Tutorial: Recursion

Recursive rules let you express transitive closure, reachability, and graph algorithms that would require loops or CTEs in SQL.

Prerequisites

What is Recursion?

A recursive rule references itself in its body. This allows computing things that require an unknown number of steps, like:

  • All nodes reachable from a starting point
  • Transitive relationships (ancestor/descendant)
  • Fixed-point computations

Setup

.kg create recursion_tutorial
.kg use recursion_tutorial

// A simple directed graph
//     1 -> 2 -> 3 -> 4
//     |   |
//     5 -> 6 -> 7

+edge[(1, 2), (2, 3), (3, 4),
      (1, 5), (2, 6), (5, 6), (6, 7)]

Basic Recursion: Transitive Closure

The Problem

Given edges, find all pairs (X, Y) where you can get from X to Y through any path.

Non-Recursive Attempt (Limited)

You could try explicit path lengths:

// Direct edges (length 1)
+path1(X, Y) <- edge(X, Y)

// Length 2
+path2(X, Y) <- edge(X, Z), edge(Z, Y)

// Length 3
+path3(X, Y) <- edge(X, Z), path2(Z, Y)

But this only works for paths up to length 3. What about longer paths?

Recursive Solution

// Base case: direct edges are paths
+reachable(X, Y) <- edge(X, Y)

// Recursive case: if X can reach Z, and Z has an edge to Y, then X can reach Y
+reachable(X, Z) <- reachable(X, Y), edge(Y, Z)

Query:

?reachable(1, X)

Result:

1X
12
13
14
15
16
17

6 rows

Node 1 can reach all other nodes!

How Recursion Works

InputLayer evaluates recursive rules using fixpoint iteration:

  1. Iteration 0: Compute base case (direct edges)

    • reachable = {(1,2), (2,3), (3,4), (1,5), (2,6), (5,6), (6,7)}
  2. Iteration 1: Apply recursive rule

    • From (1,2) and edge(2,3): add (1,3)
    • From (1,2) and edge(2,6): add (1,6)
    • From (2,3) and edge(3,4): add (2,4)
    • ... and so on
  3. Iteration 2: Continue until no new facts

    • From (1,3) and edge(3,4): add (1,4)
    • ...
  4. Fixpoint: When no new facts are derived, we're done

Left vs Right Recursion

Left Recursion (Preferred)

+reach_left(X, Y) <- edge(X, Y)
+reach_left(X, Z) <- reach_left(X, Y), edge(Y, Z)

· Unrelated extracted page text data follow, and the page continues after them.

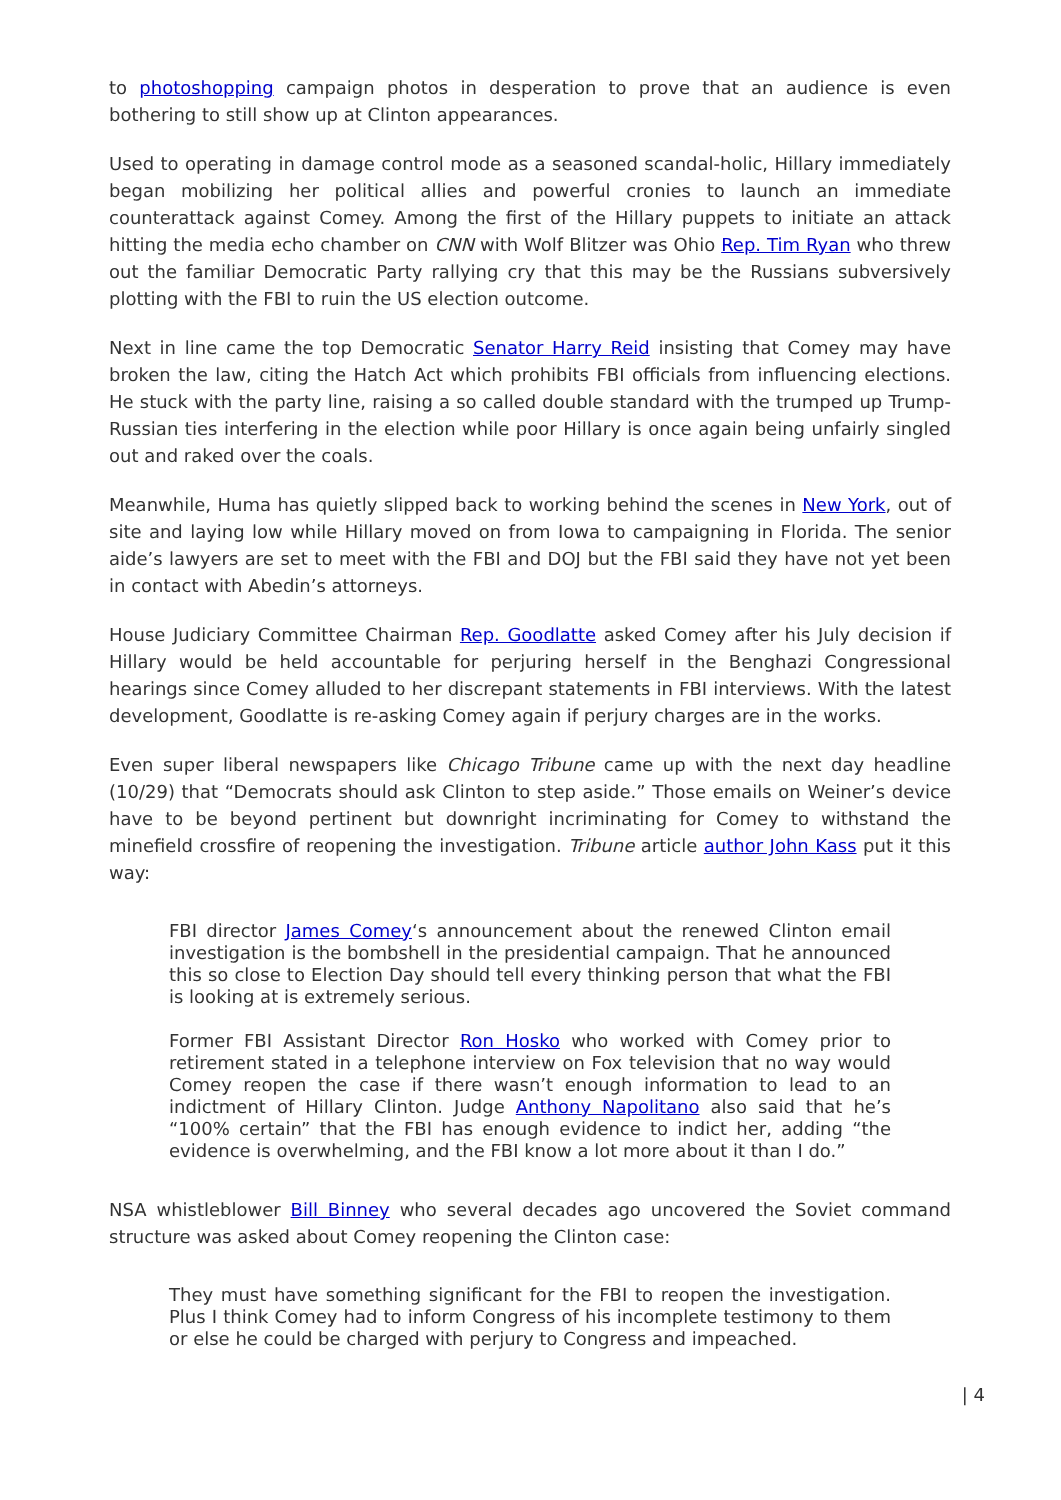to photoshopping campaign photos in desperation to prove that an audience is even bothering to still show up at Clinton appearances.
Used to operating in damage control mode as a seasoned scandal-holic, Hillary immediately began mobilizing her political allies and powerful cronies to launch an immediate counterattack against Comey. Among the first of the Hillary puppets to initiate an attack hitting the media echo chamber on CNN with Wolf Blitzer was Ohio Rep. Tim Ryan who threw out the familiar Democratic Party rallying cry that this may be the Russians subversively plotting with the FBI to ruin the US election outcome.
Next in line came the top Democratic Senator Harry Reid insisting that Comey may have broken the law, citing the Hatch Act which prohibits FBI officials from influencing elections. He stuck with the party line, raising a so called double standard with the trumped up Trump-Russian ties interfering in the election while poor Hillary is once again being unfairly singled out and raked over the coals.
Meanwhile, Huma has quietly slipped back to working behind the scenes in New York, out of site and laying low while Hillary moved on from Iowa to campaigning in Florida. The senior aide’s lawyers are set to meet with the FBI and DOJ but the FBI said they have not yet been in contact with Abedin’s attorneys.
House Judiciary Committee Chairman Rep. Goodlatte asked Comey after his July decision if Hillary would be held accountable for perjuring herself in the Benghazi Congressional hearings since Comey alluded to her discrepant statements in FBI interviews. With the latest development, Goodlatte is re-asking Comey again if perjury charges are in the works.
Even super liberal newspapers like Chicago Tribune came up with the next day headline (10/29) that “Democrats should ask Clinton to step aside.” Those emails on Weiner’s device have to be beyond pertinent but downright incriminating for Comey to withstand the minefield crossfire of reopening the investigation. Tribune article author John Kass put it this way:
FBI director James Comey‘s announcement about the renewed Clinton email investigation is the bombshell in the presidential campaign. That he announced this so close to Election Day should tell every thinking person that what the FBI is looking at is extremely serious.
Former FBI Assistant Director Ron Hosko who worked with Comey prior to retirement stated in a telephone interview on Fox television that no way would Comey reopen the case if there wasn’t enough information to lead to an indictment of Hillary Clinton. Judge Anthony Napolitano also said that he’s “100% certain” that the FBI has enough evidence to indict her, adding “the evidence is overwhelming, and the FBI know a lot more about it than I do.”
NSA whistleblower Bill Binney who several decades ago uncovered the Soviet command structure was asked about Comey reopening the Clinton case:
They must have something significant for the FBI to reopen the investigation. Plus I think Comey had to inform Congress of his incomplete testimony to them or else he could be charged with perjury to Congress and impeached.
| 4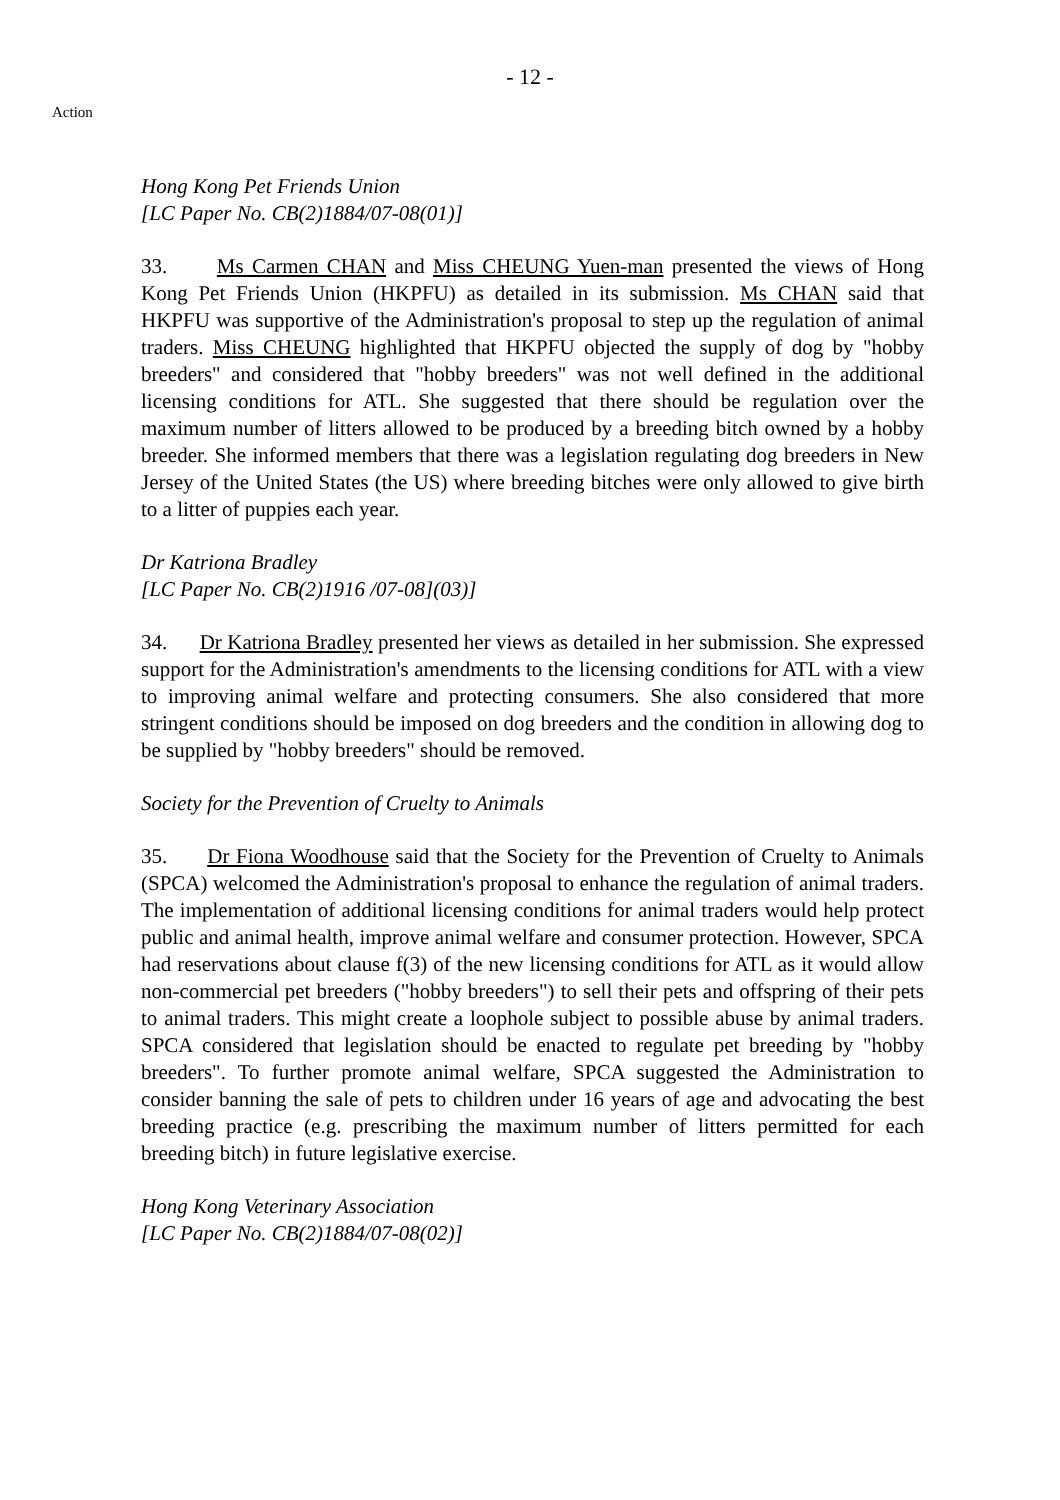- 12 -
Action
Hong Kong Pet Friends Union
[LC Paper No. CB(2)1884/07-08(01)]
33. Ms Carmen CHAN and Miss CHEUNG Yuen-man presented the views of Hong Kong Pet Friends Union (HKPFU) as detailed in its submission. Ms CHAN said that HKPFU was supportive of the Administration's proposal to step up the regulation of animal traders. Miss CHEUNG highlighted that HKPFU objected the supply of dog by "hobby breeders" and considered that "hobby breeders" was not well defined in the additional licensing conditions for ATL. She suggested that there should be regulation over the maximum number of litters allowed to be produced by a breeding bitch owned by a hobby breeder. She informed members that there was a legislation regulating dog breeders in New Jersey of the United States (the US) where breeding bitches were only allowed to give birth to a litter of puppies each year.
Dr Katriona Bradley
[LC Paper No. CB(2)1916 /07-08](03)]
34. Dr Katriona Bradley presented her views as detailed in her submission. She expressed support for the Administration's amendments to the licensing conditions for ATL with a view to improving animal welfare and protecting consumers. She also considered that more stringent conditions should be imposed on dog breeders and the condition in allowing dog to be supplied by "hobby breeders" should be removed.
Society for the Prevention of Cruelty to Animals
35. Dr Fiona Woodhouse said that the Society for the Prevention of Cruelty to Animals (SPCA) welcomed the Administration's proposal to enhance the regulation of animal traders. The implementation of additional licensing conditions for animal traders would help protect public and animal health, improve animal welfare and consumer protection. However, SPCA had reservations about clause f(3) of the new licensing conditions for ATL as it would allow non-commercial pet breeders ("hobby breeders") to sell their pets and offspring of their pets to animal traders. This might create a loophole subject to possible abuse by animal traders. SPCA considered that legislation should be enacted to regulate pet breeding by "hobby breeders". To further promote animal welfare, SPCA suggested the Administration to consider banning the sale of pets to children under 16 years of age and advocating the best breeding practice (e.g. prescribing the maximum number of litters permitted for each breeding bitch) in future legislative exercise.
Hong Kong Veterinary Association
[LC Paper No. CB(2)1884/07-08(02)]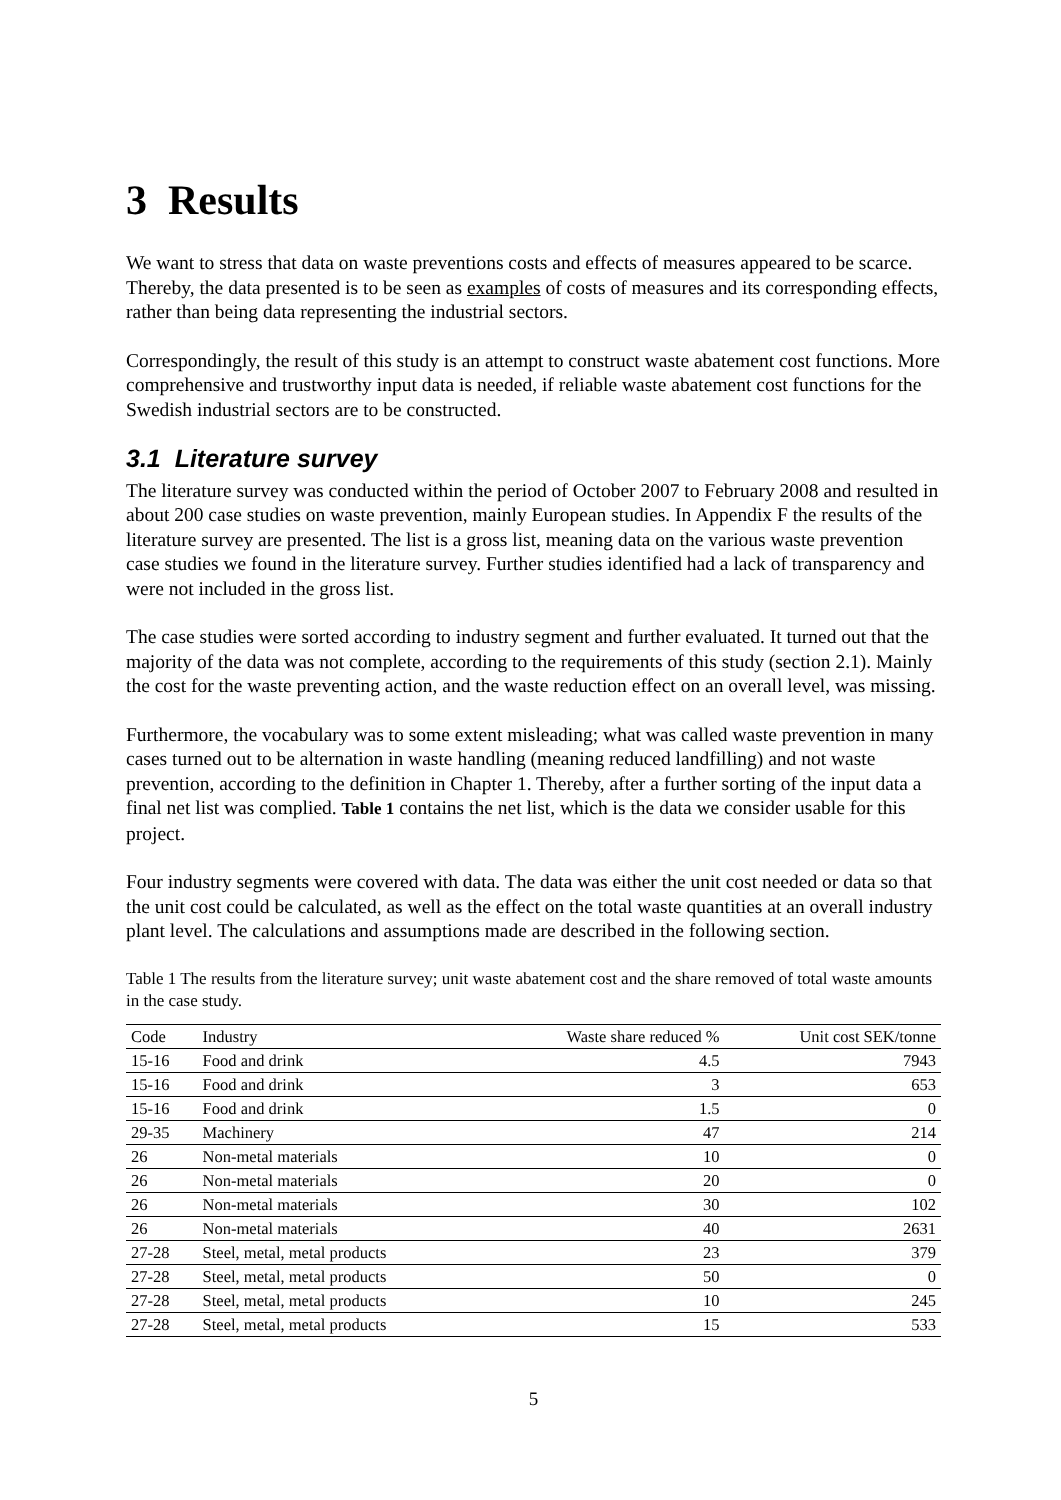3 Results
We want to stress that data on waste preventions costs and effects of measures appeared to be scarce. Thereby, the data presented is to be seen as examples of costs of measures and its corresponding effects, rather than being data representing the industrial sectors.
Correspondingly, the result of this study is an attempt to construct waste abatement cost functions. More comprehensive and trustworthy input data is needed, if reliable waste abatement cost functions for the Swedish industrial sectors are to be constructed.
3.1 Literature survey
The literature survey was conducted within the period of October 2007 to February 2008 and resulted in about 200 case studies on waste prevention, mainly European studies. In Appendix F the results of the literature survey are presented. The list is a gross list, meaning data on the various waste prevention case studies we found in the literature survey. Further studies identified had a lack of transparency and were not included in the gross list.
The case studies were sorted according to industry segment and further evaluated. It turned out that the majority of the data was not complete, according to the requirements of this study (section 2.1). Mainly the cost for the waste preventing action, and the waste reduction effect on an overall level, was missing.
Furthermore, the vocabulary was to some extent misleading; what was called waste prevention in many cases turned out to be alternation in waste handling (meaning reduced landfilling) and not waste prevention, according to the definition in Chapter 1. Thereby, after a further sorting of the input data a final net list was complied. Table 1 contains the net list, which is the data we consider usable for this project.
Four industry segments were covered with data. The data was either the unit cost needed or data so that the unit cost could be calculated, as well as the effect on the total waste quantities at an overall industry plant level. The calculations and assumptions made are described in the following section.
Table 1 The results from the literature survey; unit waste abatement cost and the share removed of total waste amounts in the case study.
| Code | Industry | Waste share reduced % | Unit cost SEK/tonne |
| --- | --- | --- | --- |
| 15-16 | Food and drink | 4.5 | 7943 |
| 15-16 | Food and drink | 3 | 653 |
| 15-16 | Food and drink | 1.5 | 0 |
| 29-35 | Machinery | 47 | 214 |
| 26 | Non-metal materials | 10 | 0 |
| 26 | Non-metal materials | 20 | 0 |
| 26 | Non-metal materials | 30 | 102 |
| 26 | Non-metal materials | 40 | 2631 |
| 27-28 | Steel, metal, metal products | 23 | 379 |
| 27-28 | Steel, metal, metal products | 50 | 0 |
| 27-28 | Steel, metal, metal products | 10 | 245 |
| 27-28 | Steel, metal, metal products | 15 | 533 |
5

The recursive call is on the left side of the join.

Right Recursion

+reach_right(X, Y) <- edge(X, Y)
+reach_right(X, Z) <- edge(X, Y), reach_right(Y, Z)

The recursive call is on the right side.

Both work in InputLayer. Choose whichever reads more naturally for your use case.

Mutual Recursion

Rules can reference each other:

// Odd-length paths from node 1
+odd_path(X) <- edge(1, X)
+odd_path(X) <- even_path(Y), edge(Y, X)

// Even-length paths from node 1
+even_path(X) <- odd_path(Y), edge(Y, X)

These rules depend on each other and are computed together.

Practical Examples

Example 1: Ancestor/Descendant

// Family tree
+parent[(1, 2), (1, 3), (2, 4), (2, 5), (3, 6)]
// 1 is parent of 2, 3; 2 is parent of 4, 5; 3 is parent of 6

// Ancestor relationship
+ancestor(X, Y) <- parent(X, Y)
+ancestor(X, Z) <- parent(X, Y), ancestor(Y, Z)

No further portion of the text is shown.